第139回『赤いサファイア』→落選
「お前、『赤いサファイア』って知ってるか?」
俺は突然、編集長に呼び止められた。
「初耳ですが」
「今噂のカフェなんだ。男の娘しか入れないらしい」
そんなものがあるんだ。
「潜入取材するなら職場一美形のお前が適任と思って……」
ボーナスアップの声に乗った俺は、カフェの入口で自分の考えの甘さを知る。
「オカマはダメだ」
マッチョなマスターに追い返されてしまったのだ。
ただ女装すれば良いわけではなかった。

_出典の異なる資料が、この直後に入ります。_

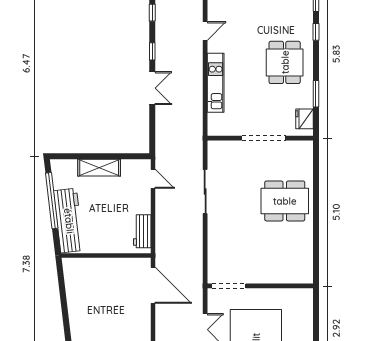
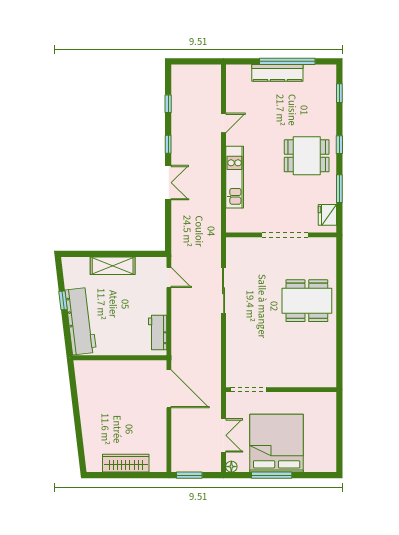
window: (316, 32) -> (339, 145), moved
dining table: (285, 62) -> (307, 156), turned 90
window: (52, 201) -> (63, 300), width x0.32

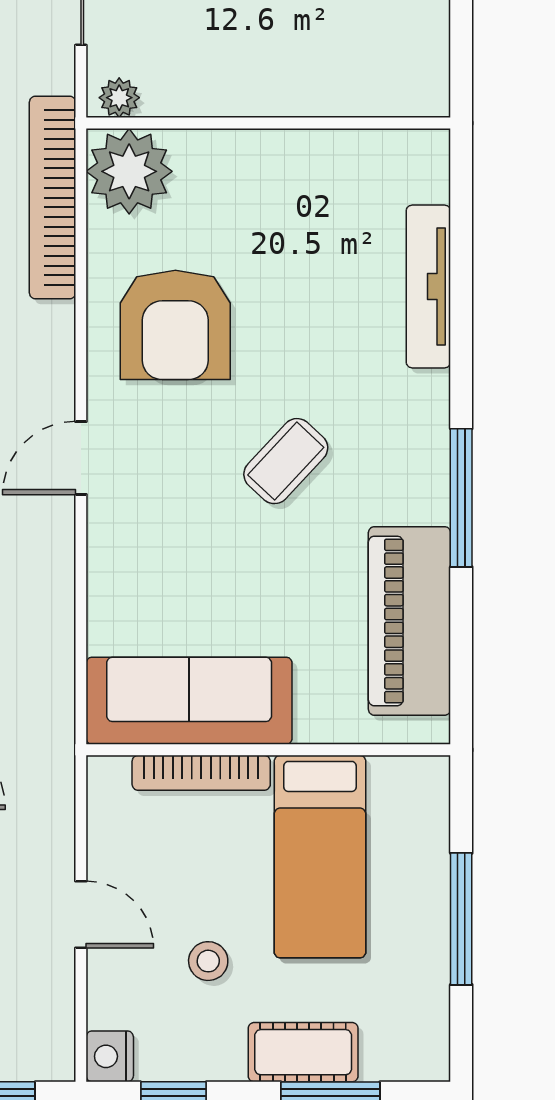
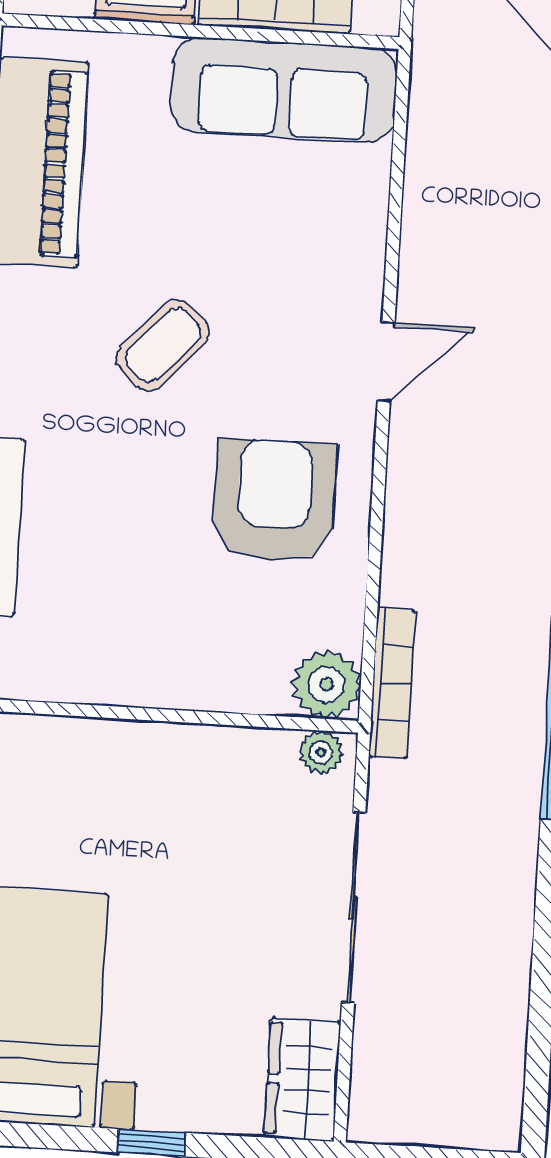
plant: (129, 171) -> (327, 685), width x0.73, depth x0.73
bookcase: (53, 198) -> (392, 683), width x0.68, depth x0.76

男の娘とは、女性よりも女性らしい外見を要するらしい。ルビーよりも赤いサファイアのように。
「腹が出てる」
「化粧が濃い」
「剃り残しダメ」
追い返される度に自分を磨いた。ダイエットと脱毛の結果、ツルツル&スマートな体でようやく入店を許可された。
「メシだ、メシ!」
「いい女ナンパしてぇ」
予想外に賑やかな店内に戸惑う。飛び交うのは普通の男の会話。
「君って新入り?」
「男の娘って疲れるよね、ずっと無口だから。ほら、君もしゃべって息抜きしなよ」
「あ、ああ……」
何か神聖な場所と思っていた俺がバカだった。今までの苦労は何だったんだ?
「クソ上司が人使い荒くってさ……」
記事は適当にでっち上げておこうと、俺は日頃の憂さ晴らしを始めた。